• Information given
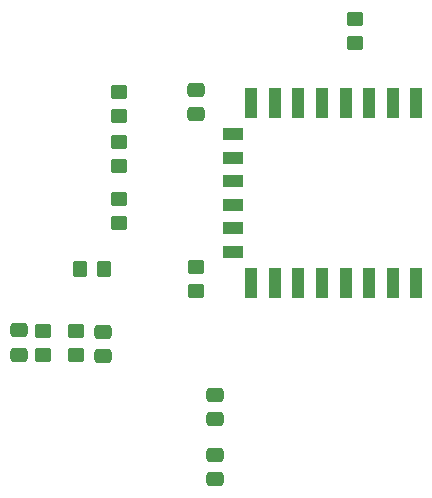
<source format=gbr>
%TF.GenerationSoftware,KiCad,Pcbnew,7.0.7-7.0.7~ubuntu22.04.1*%
%TF.CreationDate,2023-09-11T18:28:41+01:00*%
%TF.ProjectId,Blinder,426c696e-6465-4722-9e6b-696361645f70,rev?*%
%TF.SameCoordinates,Original*%
%TF.FileFunction,Paste,Top*%
%TF.FilePolarity,Positive*%
%FSLAX46Y46*%
G04 Gerber Fmt 4.6, Leading zero omitted, Abs format (unit mm)*
G04 Created by KiCad (PCBNEW 7.0.7-7.0.7~ubuntu22.04.1) date 2023-09-11 18:28:41*
%MOMM*%
%LPD*%
G01*
G04 APERTURE LIST*
G04 Aperture macros list*
%AMRoundRect*
0 Rectangle with rounded corners*
0 $1 Rounding radius*
0 $2 $3 $4 $5 $6 $7 $8 $9 X,Y pos of 4 corners*
0 Add a 4 corners polygon primitive as box body*
4,1,4,$2,$3,$4,$5,$6,$7,$8,$9,$2,$3,0*
0 Add four circle primitives for the rounded corners*
1,1,$1+$1,$2,$3*
1,1,$1+$1,$4,$5*
1,1,$1+$1,$6,$7*
1,1,$1+$1,$8,$9*
0 Add four rect primitives between the rounded corners*
20,1,$1+$1,$2,$3,$4,$5,0*
20,1,$1+$1,$4,$5,$6,$7,0*
20,1,$1+$1,$6,$7,$8,$9,0*
20,1,$1+$1,$8,$9,$2,$3,0*%
G04 Aperture macros list end*
%ADD10R,1.000000X2.500000*%
%ADD11R,1.800000X1.000000*%
%ADD12RoundRect,0.250000X0.450000X-0.350000X0.450000X0.350000X-0.450000X0.350000X-0.450000X-0.350000X0*%
%ADD13RoundRect,0.250000X-0.475000X0.337500X-0.475000X-0.337500X0.475000X-0.337500X0.475000X0.337500X0*%
%ADD14RoundRect,0.250000X0.475000X-0.337500X0.475000X0.337500X-0.475000X0.337500X-0.475000X-0.337500X0*%
%ADD15RoundRect,0.250000X-0.450000X0.350000X-0.450000X-0.350000X0.450000X-0.350000X0.450000X0.350000X0*%
%ADD16RoundRect,0.250000X0.350000X0.450000X-0.350000X0.450000X-0.350000X-0.450000X0.350000X-0.450000X0*%
G04 APERTURE END LIST*
D10*
%TO.C,U2*%
X74168000Y-44323000D03*
X72168000Y-44323000D03*
X70168000Y-44323000D03*
X68168000Y-44323000D03*
X66168000Y-44323000D03*
X64168000Y-44323000D03*
X62168000Y-44323000D03*
X60168000Y-44323000D03*
D11*
X58668000Y-41723000D03*
X58668000Y-39723000D03*
X58668000Y-37723000D03*
X58668000Y-35723000D03*
X58668000Y-33723000D03*
X58668000Y-31723000D03*
D10*
X60168000Y-29123000D03*
X62168000Y-29123000D03*
X64168000Y-29123000D03*
X66168000Y-29123000D03*
X68168000Y-29123000D03*
X70168000Y-29123000D03*
X72168000Y-29123000D03*
X74168000Y-29123000D03*
%TD*%
D12*
%TO.C,R8*%
X42545000Y-48419000D03*
X42545000Y-50419000D03*
%TD*%
D13*
%TO.C,C5*%
X57150000Y-53805000D03*
X57150000Y-55880000D03*
%TD*%
D12*
%TO.C,R1*%
X49022000Y-32417000D03*
X49022000Y-34417000D03*
%TD*%
D14*
%TO.C,C2*%
X40513000Y-50419000D03*
X40513000Y-48344000D03*
%TD*%
D15*
%TO.C,R3*%
X49022000Y-39243000D03*
X49022000Y-37243000D03*
%TD*%
D14*
%TO.C,C1*%
X55500000Y-30075000D03*
X55500000Y-28000000D03*
%TD*%
D12*
%TO.C,R2*%
X49000000Y-28210000D03*
X49000000Y-30210000D03*
%TD*%
D14*
%TO.C,C4*%
X47625000Y-50567500D03*
X47625000Y-48492500D03*
%TD*%
D13*
%TO.C,C3*%
X57150000Y-58885000D03*
X57150000Y-60960000D03*
%TD*%
D12*
%TO.C,R5*%
X55500000Y-45000000D03*
X55500000Y-43000000D03*
%TD*%
D16*
%TO.C,R4*%
X47720000Y-43180000D03*
X45720000Y-43180000D03*
%TD*%
D12*
%TO.C,R7*%
X45339000Y-48403000D03*
X45339000Y-50403000D03*
%TD*%
%TO.C,R6*%
X69000000Y-22000000D03*
X69000000Y-24000000D03*
%TD*%
M02*

</source>
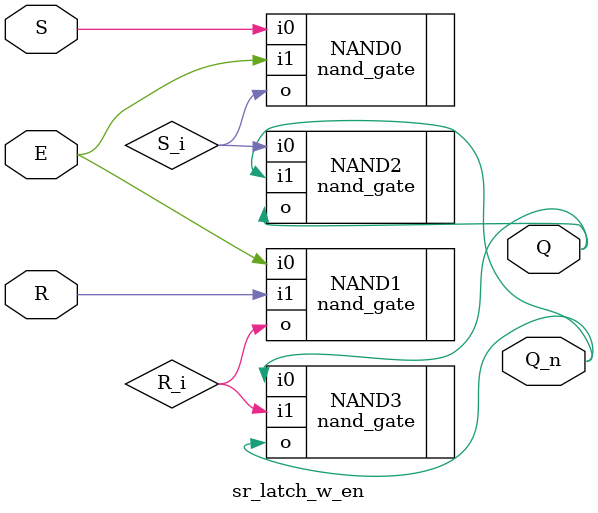
<source format=v>
`timescale 1ns / 1ps


module sr_latch_w_en (S, R, E, Q, Q_n);
    input   wire    S, R, E;
    output  wire    Q, Q_n;
            wire    S_i, R_i;
    
    nand_gate NAND0 (.i0(S), .i1(E), .o(S_i));
    nand_gate NAND1 (.i0(E), .i1(R), .o(R_i));
    nand_gate NAND2 (.i0(S_i), .i1(Q_n), .o(Q));
    nand_gate NAND3 (.i0(Q), .i1(R_i), .o(Q_n));
endmodule

</source>
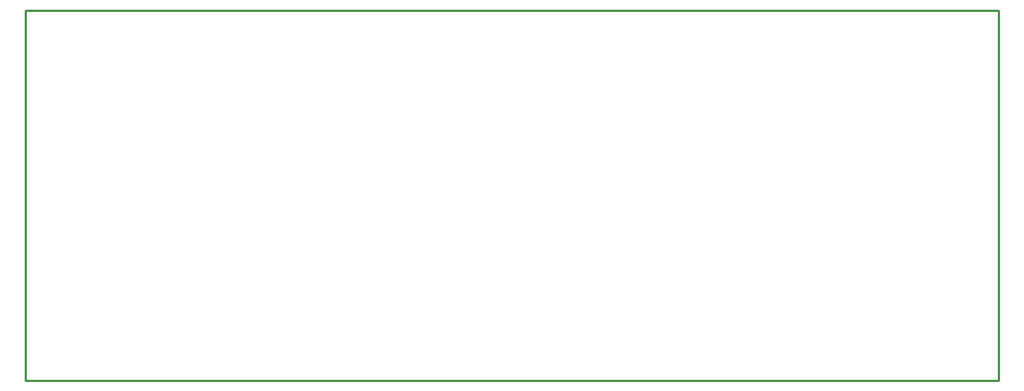
<source format=gbr>
G04 EAGLE Gerber RS-274X export*
G75*
%MOMM*%
%FSLAX34Y34*%
%LPD*%
%IN*%
%IPPOS*%
%AMOC8*
5,1,8,0,0,1.08239X$1,22.5*%
G01*
%ADD10C,0.254000*%


D10*
X139700Y63500D02*
X1241300Y63500D01*
X1241300Y482500D01*
X139700Y482500D01*
X139700Y63500D01*
M02*

</source>
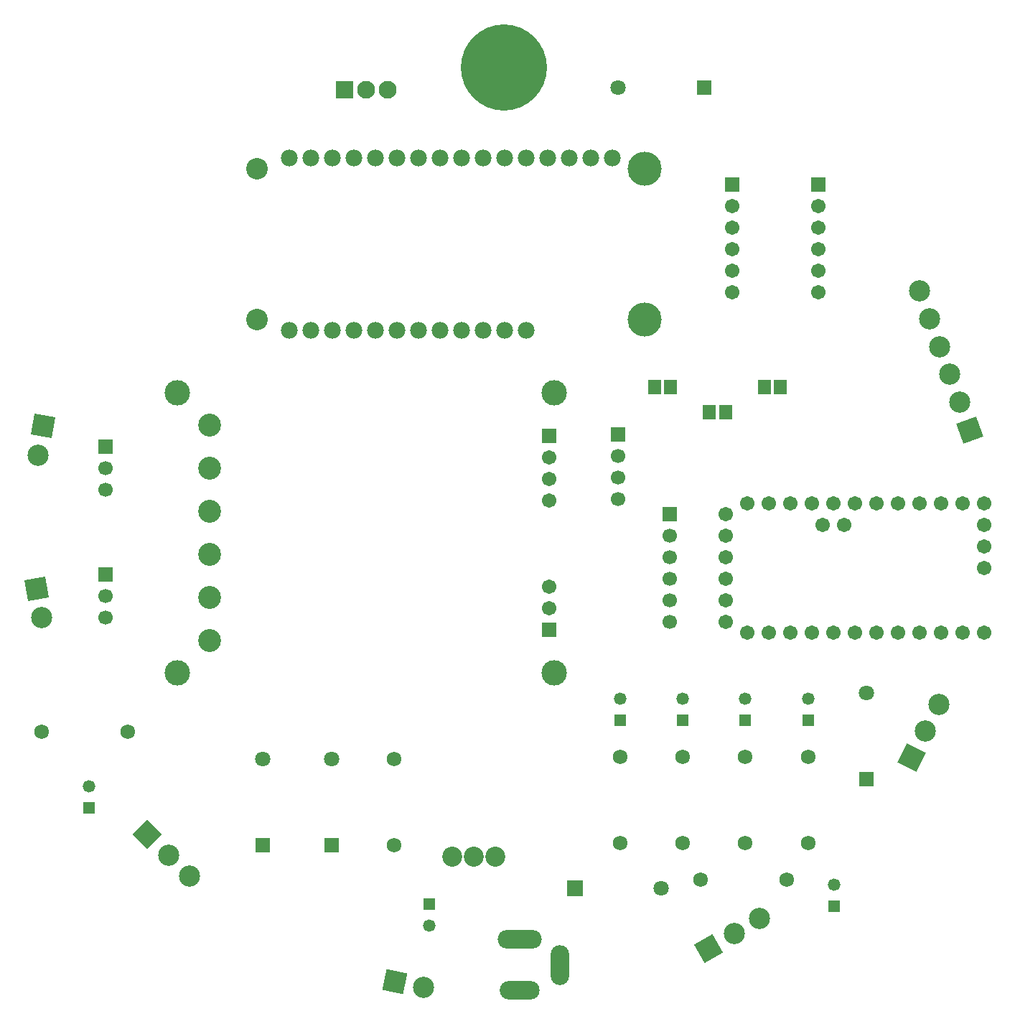
<source format=gbr>
G04 DipTrace 3.3.1.2*
G04 TopMask.gbr*
%MOIN*%
G04 #@! TF.FileFunction,Soldermask,Top*
G04 #@! TF.Part,Single*
%AMOUTLINE1*
4,1,4,
0.0,0.069601,
0.069601,0.0,
0.0,-0.069601,
-0.069601,0.0,
0.0,0.069601,
0*%
%AMOUTLINE4*
4,1,4,
-0.06723,0.018014,
0.018014,0.06723,
0.06723,-0.018014,
-0.018014,-0.06723,
-0.06723,0.018014,
0*%
%AMOUTLINE7*
4,1,4,
-0.037908,0.058373,
0.058373,0.037908,
0.037908,-0.058373,
-0.058373,-0.037908,
-0.037908,0.058373,
0*%
%AMOUTLINE10*
4,1,4,
-0.066195,-0.021508,
-0.021508,0.066195,
0.066195,0.021508,
0.021508,-0.066195,
-0.066195,-0.021508,
0*%
%AMOUTLINE13*
4,1,4,
-0.057014,-0.039922,
-0.039922,0.057014,
0.057014,0.039922,
0.039922,-0.057014,
-0.057014,-0.039922,
0*%
%AMOUTLINE16*
4,1,4,
-0.039922,-0.057014,
-0.057014,0.039922,
0.039922,0.057014,
0.057014,-0.039922,
-0.039922,-0.057014,
0*%
%AMOUTLINE19*
4,1,4,
0.029415,0.06308,
0.06308,-0.029415,
-0.029415,-0.06308,
-0.06308,0.029415,
0.029415,0.06308,
0*%
%AMOUTLINE22*
4,1,4,
-0.035436,0.035436,
0.035436,0.035436,
0.035436,-0.035436,
-0.035436,-0.035436,
-0.035436,0.035436,
0*%
%ADD39C,0.1*%
%ADD40C,0.11811*%
%ADD41C,0.4*%
%ADD55R,0.059061X0.066935*%
%ADD57C,0.082683*%
%ADD59R,0.082683X0.082683*%
%ADD61O,0.08662X0.185045*%
%ADD63O,0.20473X0.08662*%
%ADD65O,0.185045X0.08662*%
%ADD67C,0.106305*%
%ADD69R,0.06725X0.06725*%
%ADD71C,0.09288*%
%ADD73C,0.066935*%
%ADD75R,0.066935X0.066935*%
%ADD77C,0.07788*%
%ADD79C,0.15788*%
%ADD81R,0.070872X0.070872*%
%ADD83C,0.070872*%
%ADD85R,0.05788X0.05788*%
%ADD87C,0.05788*%
%ADD89C,0.06788*%
%ADD91C,0.06788*%
%ADD93C,0.098431*%
%ADD95C,0.06725*%
%ADD105OUTLINE1*%
%ADD108OUTLINE4*%
%ADD111OUTLINE7*%
%ADD114OUTLINE10*%
%ADD117OUTLINE13*%
%ADD120OUTLINE16*%
%ADD123OUTLINE19*%
%ADD126OUTLINE22*%
%FSLAX26Y26*%
G04*
G70*
G90*
G75*
G01*
G04 TopMask*
%LPD*%
D95*
X5125916Y2990947D3*
X5025916D3*
X4925916D3*
X4825916D3*
X4725916D3*
X4625916D3*
X4525916D3*
X4425916D3*
X4325916D3*
X4225916D3*
X4125916D3*
X4025916D3*
X5125916Y2890947D3*
Y2790947D3*
Y2690947D3*
X3925916Y2940947D3*
Y2840947D3*
Y2740947D3*
Y2640947D3*
Y2540947D3*
Y2440947D3*
X4375916Y2890947D3*
X4475916D3*
X5125916Y2390947D3*
X5025916D3*
X4925916D3*
X4825916D3*
X4725916D3*
X4625916D3*
X4425916D3*
X4325916D3*
X4125916D3*
X4025916D3*
X4225916D3*
X4525916D3*
D105*
X1240916Y1455982D3*
D93*
X1338352Y1358546D3*
X1435787Y1261110D3*
D108*
X3845915Y925946D3*
D93*
X3965249Y994844D3*
X4084583Y1063741D3*
D91*
X2385916Y1805947D3*
D89*
Y1405947D3*
D87*
X2550916Y1030947D3*
D85*
Y1130947D3*
D91*
X3435916Y1415947D3*
D89*
Y1815947D3*
D87*
Y2083451D3*
D85*
Y1983451D3*
D91*
X1150916Y1930947D3*
D89*
X750916D3*
D87*
X968423Y1678440D3*
D85*
Y1578440D3*
D83*
X2095916Y1805947D3*
D81*
Y1405947D3*
D91*
X3726751Y1415947D3*
D89*
Y1815947D3*
D87*
Y2083451D3*
D85*
Y1983451D3*
D91*
X4017585Y1415947D3*
D89*
Y1815947D3*
D87*
Y2083451D3*
D85*
Y1983451D3*
D91*
X4308419Y1415947D3*
D89*
Y1815947D3*
D87*
Y2083451D3*
D85*
Y1983451D3*
D79*
X3550916Y3845947D3*
Y4545947D3*
D77*
X3000916Y3795947D3*
X2900916D3*
X2800916D3*
X2700916D3*
X2600916D3*
X2500916D3*
X2400916D3*
X2300916D3*
X2200916D3*
X2100916D3*
X2000916D3*
X1900916D3*
X3000916Y4595947D3*
X2900916D3*
X2800916D3*
X2700916D3*
X2600916D3*
X2500916D3*
X2400916D3*
X2300916D3*
X2200916D3*
X2100916D3*
X2000916D3*
X1900916D3*
X3100916D3*
X3200916D3*
X3300916D3*
X3400916D3*
D39*
X1750916Y3845947D3*
Y4545947D3*
D91*
X3810916Y1245947D3*
D89*
X4210916D3*
D87*
X4430916Y1220947D3*
D85*
Y1120947D3*
D75*
X3665916Y2940947D3*
D73*
Y2840947D3*
Y2740947D3*
Y2640947D3*
Y2540947D3*
Y2440947D3*
D71*
X2655916Y1350947D3*
X2755916D3*
X2855916D3*
D69*
X3105916Y3305947D3*
D95*
Y3205947D3*
Y3105947D3*
Y3005947D3*
D69*
Y2405947D3*
D95*
Y2505947D3*
Y2605947D3*
D67*
X1530916Y3355947D3*
Y3155947D3*
Y2955947D3*
Y2755947D3*
Y2555947D3*
Y2355947D3*
D40*
X1380916Y3505947D3*
X3130916D3*
Y2205947D3*
X1380916D3*
D75*
X1045916Y3255947D3*
D73*
Y3155947D3*
Y3055947D3*
D75*
Y2660947D3*
D73*
Y2560947D3*
Y2460947D3*
D111*
X2390074Y772439D3*
D93*
X2524858Y743790D3*
D65*
X2970916Y730947D3*
D63*
Y967167D3*
D61*
X3155955Y849057D3*
D114*
X4790916Y1810947D3*
D93*
X4853474Y1933724D3*
X4916032Y2056500D3*
D69*
X4355916Y4470947D3*
D95*
Y4370947D3*
Y4270947D3*
Y4170947D3*
Y4070947D3*
Y3970947D3*
D69*
X3955916Y4470947D3*
D95*
Y4370947D3*
Y4270947D3*
Y4170947D3*
Y4070947D3*
Y3970947D3*
D59*
X2155916Y4910947D3*
D57*
X2255916D3*
X2355916D3*
D117*
X755916Y3350946D3*
D93*
X731988Y3215244D3*
D120*
X725916Y2595947D3*
D93*
X749844Y2460246D3*
D55*
X3670916Y3530947D3*
X3596113D3*
X4180916D3*
X4106113D3*
X3851113Y3415947D3*
X3925916D3*
D83*
X3425916Y4920947D3*
D81*
X3825916D3*
D123*
X5060915Y3330946D3*
D93*
X5013787Y3460431D3*
X4966658Y3589917D3*
X4919529Y3719402D3*
X4872400Y3848887D3*
X4825272Y3978372D3*
D83*
X1775916Y1805947D3*
D81*
Y1405947D3*
D83*
X4580916Y2110947D3*
D81*
Y1710947D3*
D83*
X3625916Y1205947D3*
D126*
X3225916D3*
D75*
X3425916Y3310947D3*
D73*
Y3210947D3*
Y3110947D3*
Y3010947D3*
D41*
X2895916Y5015947D3*
M02*

</source>
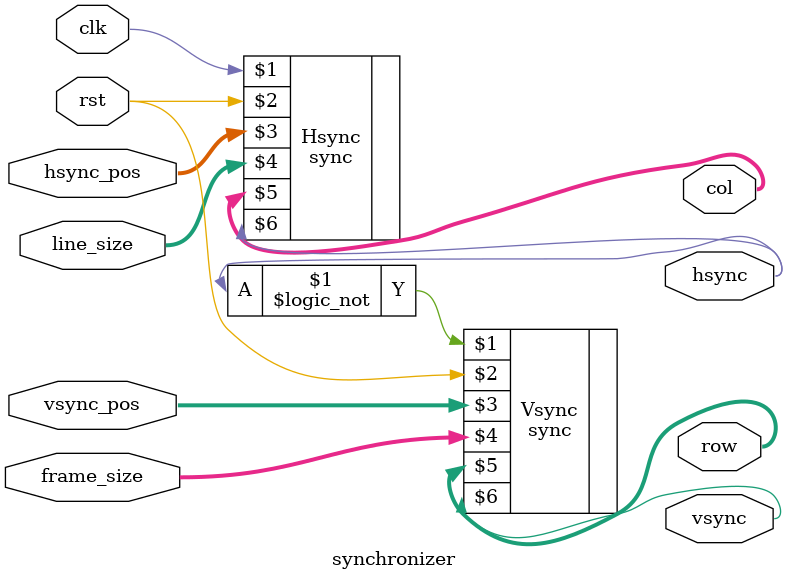
<source format=sv>
module synchronizer #(parameter N=7)
							(input logic clk, rst,
							input logic[N:0] hsync_pos, vsync_pos, line_size, frame_size,
							output logic[N:0] col, row,
							output logic hsync, vsync);

							
							
sync #(N) Hsync(clk, rst, hsync_pos, line_size, col, hsync);

sync #(N) Vsync(!hsync, rst, vsync_pos, frame_size, row, vsync);

endmodule


</source>
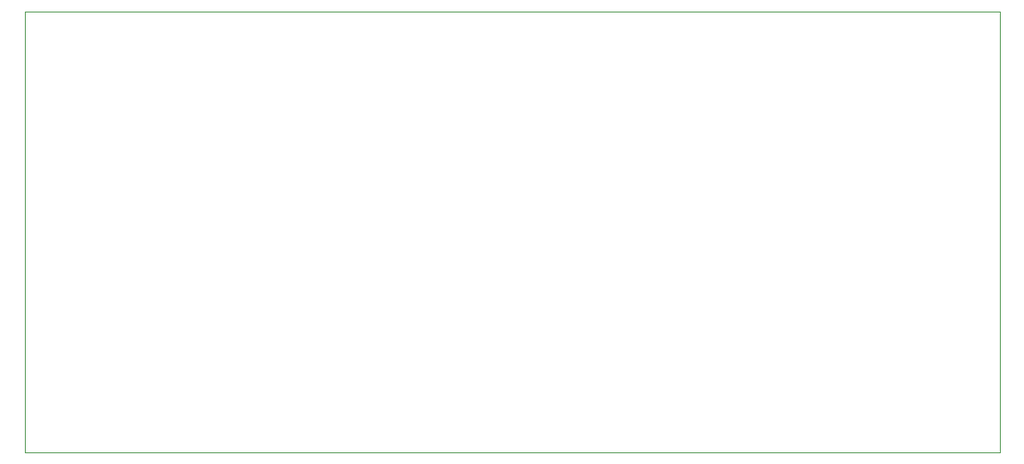
<source format=gbr>
G04 #@! TF.GenerationSoftware,KiCad,Pcbnew,(5.1.4)-1*
G04 #@! TF.CreationDate,2019-10-11T16:00:27-04:00*
G04 #@! TF.ProjectId,CellMan,43656c6c-4d61-46e2-9e6b-696361645f70,0.1*
G04 #@! TF.SameCoordinates,Original*
G04 #@! TF.FileFunction,Profile,NP*
%FSLAX46Y46*%
G04 Gerber Fmt 4.6, Leading zero omitted, Abs format (unit mm)*
G04 Created by KiCad (PCBNEW (5.1.4)-1) date 2019-10-11 16:00:27*
%MOMM*%
%LPD*%
G04 APERTURE LIST*
%ADD10C,0.050000*%
G04 APERTURE END LIST*
D10*
X191080000Y-82380000D02*
X191080000Y-127380000D01*
X91660000Y-82380000D02*
X191080000Y-82380000D01*
X91660000Y-127380000D02*
X191080000Y-127380000D01*
X91660000Y-82380000D02*
X91660000Y-127380000D01*
M02*

</source>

• Problem requirements
Look above for the line containing "0 $2 $3 $4 $5". Output from there through the line containing "X57150000Y-53805000D03*", exactly and inclusively.

• Result below
0 $2 $3 $4 $5 $6 $7 $8 $9 X,Y pos of 4 corners*
0 Add a 4 corners polygon primitive as box body*
4,1,4,$2,$3,$4,$5,$6,$7,$8,$9,$2,$3,0*
0 Add four circle primitives for the rounded corners*
1,1,$1+$1,$2,$3*
1,1,$1+$1,$4,$5*
1,1,$1+$1,$6,$7*
1,1,$1+$1,$8,$9*
0 Add four rect primitives between the rounded corners*
20,1,$1+$1,$2,$3,$4,$5,0*
20,1,$1+$1,$4,$5,$6,$7,0*
20,1,$1+$1,$6,$7,$8,$9,0*
20,1,$1+$1,$8,$9,$2,$3,0*%
G04 Aperture macros list end*
%ADD10R,1.000000X2.500000*%
%ADD11R,1.800000X1.000000*%
%ADD12RoundRect,0.250000X0.450000X-0.350000X0.450000X0.350000X-0.450000X0.350000X-0.450000X-0.350000X0*%
%ADD13RoundRect,0.250000X-0.475000X0.337500X-0.475000X-0.337500X0.475000X-0.337500X0.475000X0.337500X0*%
%ADD14RoundRect,0.250000X0.475000X-0.337500X0.475000X0.337500X-0.475000X0.337500X-0.475000X-0.337500X0*%
%ADD15RoundRect,0.250000X-0.450000X0.350000X-0.450000X-0.350000X0.450000X-0.350000X0.450000X0.350000X0*%
%ADD16RoundRect,0.250000X0.350000X0.450000X-0.350000X0.450000X-0.350000X-0.450000X0.350000X-0.450000X0*%
G04 APERTURE END LIST*
D10*
%TO.C,U2*%
X74168000Y-44323000D03*
X72168000Y-44323000D03*
X70168000Y-44323000D03*
X68168000Y-44323000D03*
X66168000Y-44323000D03*
X64168000Y-44323000D03*
X62168000Y-44323000D03*
X60168000Y-44323000D03*
D11*
X58668000Y-41723000D03*
X58668000Y-39723000D03*
X58668000Y-37723000D03*
X58668000Y-35723000D03*
X58668000Y-33723000D03*
X58668000Y-31723000D03*
D10*
X60168000Y-29123000D03*
X62168000Y-29123000D03*
X64168000Y-29123000D03*
X66168000Y-29123000D03*
X68168000Y-29123000D03*
X70168000Y-29123000D03*
X72168000Y-29123000D03*
X74168000Y-29123000D03*
%TD*%
D12*
%TO.C,R8*%
X42545000Y-48419000D03*
X42545000Y-50419000D03*
%TD*%
D13*
%TO.C,C5*%
X57150000Y-53805000D03*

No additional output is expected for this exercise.